Он зашел в комнату к больному и в конце долгого и тщательного осмотра бодро сказал, укрывая Феликса одеялами.
— Ну, молодой человек, не сомневаюсь, что вы скоро поправитесь, но вам придется для этого постараться! Сейчас я дам вам кое-что, от чего сразу полегчает.
Феликс не бредил, но еще не совсем пришел в себя. Он яростно сопротивлялся осмотру, говоря, что ему больно, когда его трогают, и подчинился только после того, как маркиз приказал ему. Теперь он отказывался принимать зловещего вида лекарство, которое доктор Элкот налил в стакан, и маркиз после многозначительного взгляда доктора снова вмешался, взяв у Элкота стакан. Он сказал, когда Феликс отвернулся:
— Ты начинаешь мне надоедать, Феликс. Я ненавижу зануд. Если те не хочешь, чтобы я ушел, делай что говорят — и быстро!
Встревоженный его угрозой, Феликс проглотил микстуру. Он с беспокойством сказал, когда Алверсток опустил его и убрал свою руку, которой поддерживал его:
— Вы не оставите меня, правда?
— Не оставлю.
Феликс успокоился, и через несколько минут его веки опустились. Доктор Элкот тронул маркиза за плечо и вывел из комнаты:
— У вас есть дети, милорд? — спросил он, когда закрылась дверь.

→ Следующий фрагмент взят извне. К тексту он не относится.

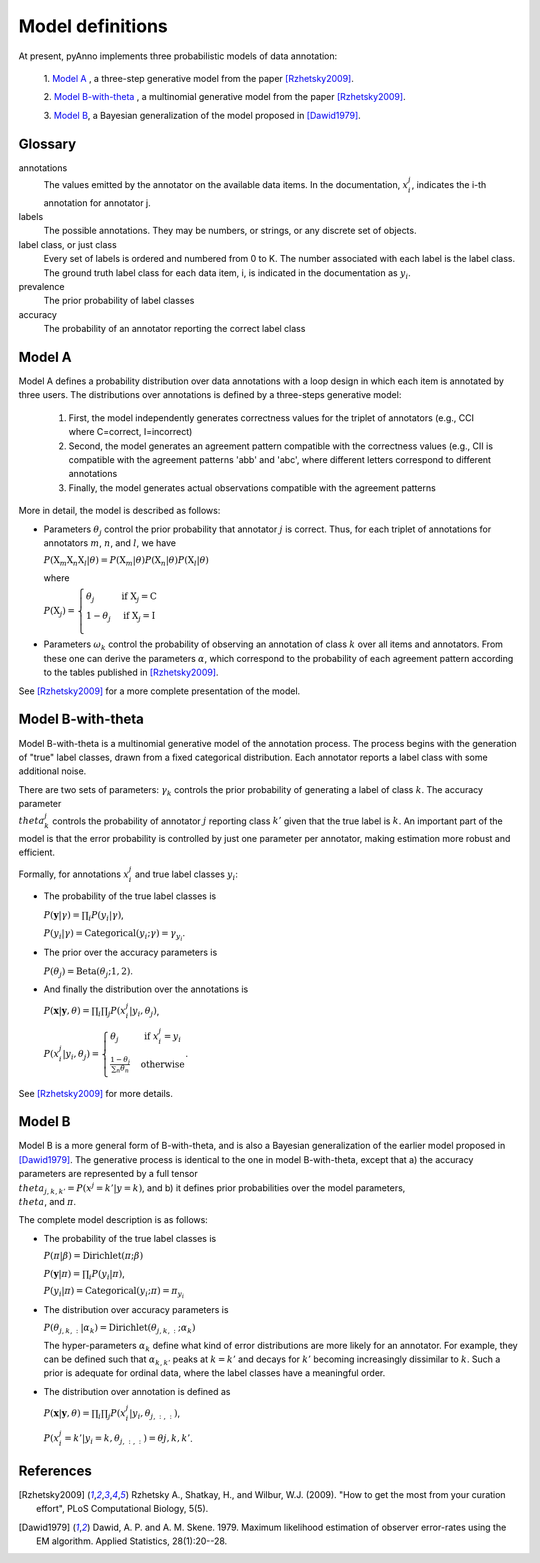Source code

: Model definitions
=================

At present, pyAnno implements three probabilistic models of data annotation:

    1. `Model A`_ , a three-step generative model from the paper
    [Rzhetsky2009]_.

    2. `Model B-with-theta`_ , a multinomial generative model from the paper
    [Rzhetsky2009]_.

    3. `Model B`_, a Bayesian generalization of the model proposed in
    [Dawid1979]_.

Glossary
--------

annotations
    The values emitted by the annotator on the available data items.
    In the documentation,
    :math:`x_i^j`, indicates the i-th annotation for annotator j.

labels
    The possible annotations. They may be numbers, or strings, or any
    discrete set of objects.

label class, or just class
    Every set of labels is ordered and numbered from 0 to K. The number
    associated with each label is the label class. The ground truth label class
    for each data item, i, is indicated in the documentation as :math:`y_i`.

prevalence
    The prior probability of label classes

accuracy
    The probability of an annotator reporting the correct label class


Model A
-------

Model A  defines a probability distribution over data annotations with
a loop design in which each item is annotated by three users.
The distributions over annotations is defined by a
three-steps generative model:

    1. First, the model independently generates correctness values for the
       triplet of annotators (e.g., CCI where C=correct, I=incorrect)

    2. Second, the model generates an agreement pattern compatible with
       the correctness values (e.g., CII is compatible with the agreement
       patterns 'abb' and 'abc', where different letters correspond to
       different annotations

    3. Finally, the model generates actual observations compatible with
       the agreement patterns

More in detail, the model is described as follows:

* Parameters :math:`\theta_j` control the prior probability that annotator
  :math:`j` is correct. Thus, for each triplet of annotations
  for annotators :math:`m`, :math:`n`, and :math:`l`, we have

  :math:`P( \mathrm{X}_m \mathrm{X}_n \mathrm{X}_l | \theta ) = P( \mathrm{X}_m | \theta ) P( \mathrm{X}_n | \theta ) P( \mathrm{X}_l | \theta )`

  where

  :math:`P( \mathrm{X}_j ) =\left\{\begin{array}{l l} \theta_j & \quad \text{if } \mathrm{X}_j = \mathrm{C} \\ 1-\theta_j & \quad \text{if } \mathrm{X}_j = \mathrm{I}\\ \end{array} \right.`

* Parameters :math:`\omega_k` control the probability of observing an
  annotation of class :math:`k` over all items and annotators. From these
  one can derive the parameters :math:`\alpha`, which correspond
  to the probability
  of each agreement pattern according to the tables published in
  [Rzhetsky2009]_.

See [Rzhetsky2009]_ for a more complete presentation of the model.

Model B-with-theta
------------------

Model B-with-theta is a multinomial generative model of the annotation
process. The process begins with the generation of "true" label classes,
drawn from a fixed categorical distribution. Each annotator reports
a label class with some additional noise.

There are two sets of parameters: :math:`\gamma_k` controls the
prior probability of generating a label of class :math:`k`.
The accuracy parameter :math:`\\theta^j_k` controls the probability of annotator
:math:`j` reporting class :math:`k'` given that the true label is :math:`k`.
An important part of the model is that the error probability is controlled
by just one parameter per annotator, making estimation more robust and
efficient.

Formally, for annotations :math:`x_i^j` and true label classes :math:`y_i`:

* The probability of the true label classes is

  :math:`P(\mathbf{y} | \gamma) = \prod_i P(y_i | \gamma)`,

  :math:`P(y_i | \gamma) = \mathrm{Categorical}(y_i; \gamma) = \gamma_{y_i}`.

* The prior over the accuracy parameters is

  :math:`P(\theta_j) = \mathrm{Beta}(\theta_j; 1, 2)`.

* And finally the distribution over the annotations is

  :math:`P(\mathbf{x} | \mathbf{y}, \theta) = \prod_i \prod_j P(x^j_i | y_i, \theta_j)`,

  :math:`P(x^j_i | y_i, \theta_j) = \left\{\begin{array}{l l} \theta_j & \quad \text{if } x_i^j = y_i\\ \frac{1-\theta_j}{\sum_n \theta_n} & \quad \text{otherwise}\\ \end{array} \right.`.

See [Rzhetsky2009]_ for more details.

Model B
-------

Model B is a more general form of B-with-theta, and is also a Bayesian
generalization of the earlier model proposed in [Dawid1979]_. The generative
process is identical to the one in model B-with-theta, except that
a) the accuracy parameters are represented by a full tensor
:math:`\\theta_{j,k,k'} = P(x^j = k' | y = k)`, and b) it defines prior
probabilities over the model parameters, :math:`\\theta`, and :math:`\pi`.

The complete model description is as follows:

* The probability of the true label classes is

  :math:`P(\pi | \beta) = \mathrm{Dirichlet} (\pi ; \beta)`

  :math:`P(\mathbf{y} | \pi) = \prod_i P(y_i | \pi)`,

  :math:`P(y_i | \pi) = \mathrm{Categorical}(y_i; \pi) = \pi_{y_i}`

* The distribution over accuracy parameters is

  :math:`P(\theta_{j,k,:} | \alpha_k) = \mathrm{Dirichlet} ( \theta_{j,k,:} ; \alpha_k)`

  The hyper-parameters :math:`\alpha_k` define what kind of error distributions
  are more likely for an annotator. For example, they can be defined such that
  :math:`\alpha_{k,k'}` peaks at :math:`k = k'` and decays for :math:`k'`
  becoming increasingly dissimilar to :math:`k`. Such a prior is adequate
  for ordinal data, where the label classes have a meaningful order.

* The distribution over annotation is defined as

  :math:`P(\mathbf{x} | \mathbf{y}, \theta) = \prod_i \prod_j P(x^j_i | y_i, \theta_{j,:,:})`,

  :math:`P(x^j_i = k' | y_i = k, \theta_{j,:,:}) = \theta{j,k,k'}`.

References
----------

.. [Rzhetsky2009] Rzhetsky A., Shatkay, H., and Wilbur,
    W.J. (2009). "How to get the most from
    your curation effort", PLoS Computational Biology, 5(5).

.. [Dawid1979] Dawid, A. P. and A. M. Skene. 1979.  Maximum likelihood
    estimation of observer error-rates using the EM algorithm.  Applied
    Statistics, 28(1):20--28.



— Нет, насколько мне известно.
— О! Тогда вам стоило бы их завести. Похоже, вы отлично умеете с ними управляться. Ну, как я и ожидал: ревматический приступ. Пока бесполезно гадать, насколько он серьезен. Все, что я могу сейчас сказать: ему нужен тщательный уход. Вы говорили, что его сестра будет здесь, на нее можно положиться? Простите за то, что я говорю так прямо, но это сейчас важнее всего.
— Вы можете быть абсолютно уверены в мисс Мерривилл, — ответил Алверсток. — Она чрезвычайно разумная женщина и заботится о Феликсе как мать, с самого детства. Теперь, поскольку я не очень разбираюсь в болезнях, не просветите ли вы меня. Этот ревматический приступ, кажется, гораздо серьезнее, чем я предполагал?